__EXERCISE TASK__
Put the lines below into a JSON list of strings, with one string per line and no blank lines.

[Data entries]
========================================

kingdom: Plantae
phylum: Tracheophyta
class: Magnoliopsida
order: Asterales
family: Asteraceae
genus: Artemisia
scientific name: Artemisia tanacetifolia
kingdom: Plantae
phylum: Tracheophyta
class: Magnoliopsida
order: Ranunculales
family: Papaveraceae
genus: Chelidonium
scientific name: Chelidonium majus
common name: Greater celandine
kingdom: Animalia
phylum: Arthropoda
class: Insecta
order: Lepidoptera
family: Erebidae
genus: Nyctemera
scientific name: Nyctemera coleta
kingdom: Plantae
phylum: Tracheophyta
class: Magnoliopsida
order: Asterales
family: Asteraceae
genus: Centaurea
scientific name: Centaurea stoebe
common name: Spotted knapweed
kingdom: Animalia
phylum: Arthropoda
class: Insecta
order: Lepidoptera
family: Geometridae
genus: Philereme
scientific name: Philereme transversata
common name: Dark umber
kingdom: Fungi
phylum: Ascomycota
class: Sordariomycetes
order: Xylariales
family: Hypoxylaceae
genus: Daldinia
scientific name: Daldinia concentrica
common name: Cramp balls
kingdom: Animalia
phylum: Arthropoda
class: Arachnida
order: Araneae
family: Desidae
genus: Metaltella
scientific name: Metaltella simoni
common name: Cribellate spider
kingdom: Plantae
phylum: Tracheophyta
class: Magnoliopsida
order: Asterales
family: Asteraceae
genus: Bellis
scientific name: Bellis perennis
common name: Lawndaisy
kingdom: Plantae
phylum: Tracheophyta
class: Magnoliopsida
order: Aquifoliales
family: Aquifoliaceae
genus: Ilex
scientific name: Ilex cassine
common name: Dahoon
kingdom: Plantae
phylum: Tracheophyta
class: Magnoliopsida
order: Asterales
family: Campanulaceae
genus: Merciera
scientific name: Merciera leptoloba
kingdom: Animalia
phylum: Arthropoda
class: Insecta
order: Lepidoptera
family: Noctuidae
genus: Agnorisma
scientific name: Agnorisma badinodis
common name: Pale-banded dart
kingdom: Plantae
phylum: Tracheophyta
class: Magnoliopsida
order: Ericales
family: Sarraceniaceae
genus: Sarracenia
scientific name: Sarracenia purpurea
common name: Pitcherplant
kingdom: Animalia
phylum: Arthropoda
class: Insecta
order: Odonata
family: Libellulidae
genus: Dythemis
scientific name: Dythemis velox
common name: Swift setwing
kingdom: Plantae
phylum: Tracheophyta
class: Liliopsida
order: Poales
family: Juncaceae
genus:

========================================

__RESULT FOR THIS EXERCISE__
[
  "kingdom: Plantae",
  "phylum: Tracheophyta",
  "class: Magnoliopsida",
  "order: Asterales",
  "family: Asteraceae",
  "genus: Artemisia",
  "scientific name: Artemisia tanacetifolia",
  "kingdom: Plantae",
  "phylum: Tracheophyta",
  "class: Magnoliopsida",
  "order: Ranunculales",
  "family: Papaveraceae",
  "genus: Chelidonium",
  "scientific name: Chelidonium majus",
  "common name: Greater celandine",
  "kingdom: Animalia",
  "phylum: Arthropoda",
  "class: Insecta",
  "order: Lepidoptera",
  "family: Erebidae",
  "genus: Nyctemera",
  "scientific name: Nyctemera coleta",
  "kingdom: Plantae",
  "phylum: Tracheophyta",
  "class: Magnoliopsida",
  "order: Asterales",
  "family: Asteraceae",
  "genus: Centaurea",
  "scientific name: Centaurea stoebe",
  "common name: Spotted knapweed",
  "kingdom: Animalia",
  "phylum: Arthropoda",
  "class: Insecta",
  "order: Lepidoptera",
  "family: Geometridae",
  "genus: Philereme",
  "scientific name: Philereme transversata",
  "common name: Dark umber",
  "kingdom: Fungi",
  "phylum: Ascomycota",
  "class: Sordariomycetes",
  "order: Xylariales",
  "family: Hypoxylaceae",
  "genus: Daldinia",
  "scientific name: Daldinia concentrica",
  "common name: Cramp balls",
  "kingdom: Animalia",
  "phylum: Arthropoda",
  "class: Arachnida",
  "order: Araneae",
  "family: Desidae",
  "genus: Metaltella",
  "scientific name: Metaltella simoni",
  "common name: Cribellate spider",
  "kingdom: Plantae",
  "phylum: Tracheophyta",
  "class: Magnoliopsida",
  "order: Asterales",
  "family: Asteraceae",
  "genus: Bellis",
  "scientific name: Bellis perennis",
  "common name: Lawndaisy",
  "kingdom: Plantae",
  "phylum: Tracheophyta",
  "class: Magnoliopsida",
  "order: Aquifoliales",
  "family: Aquifoliaceae",
  "genus: Ilex",
  "scientific name: Ilex cassine",
  "common name: Dahoon",
  "kingdom: Plantae",
  "phylum: Tracheophyta",
  "class: Magnoliopsida",
  "order: Asterales",
  "family: Campanulaceae",
  "genus: Merciera",
  "scientific name: Merciera leptoloba",
  "kingdom: Animalia",
  "phylum: Arthropoda",
  "class: Insecta",
  "order: Lepidoptera",
  "family: Noctuidae",
  "genus: Agnorisma",
  "scientific name: Agnorisma badinodis",
  "common name: Pale-banded dart",
  "kingdom: Plantae",
  "phylum: Tracheophyta",
  "class: Magnoliopsida",
  "order: Ericales",
  "family: Sarraceniaceae",
  "genus: Sarracenia",
  "scientific name: Sarracenia purpurea",
  "common name: Pitcherplant",
  "kingdom: Animalia",
  "phylum: Arthropoda",
  "class: Insecta",
  "order: Odonata",
  "family: Libellulidae",
  "genus: Dythemis",
  "scientific name: Dythemis velox",
  "common name: Swift setwing",
  "kingdom: Plantae",
  "phylum: Tracheophyta",
  "class: Liliopsida",
  "order: Poales",
  "family: Juncaceae",
  "genus:"
]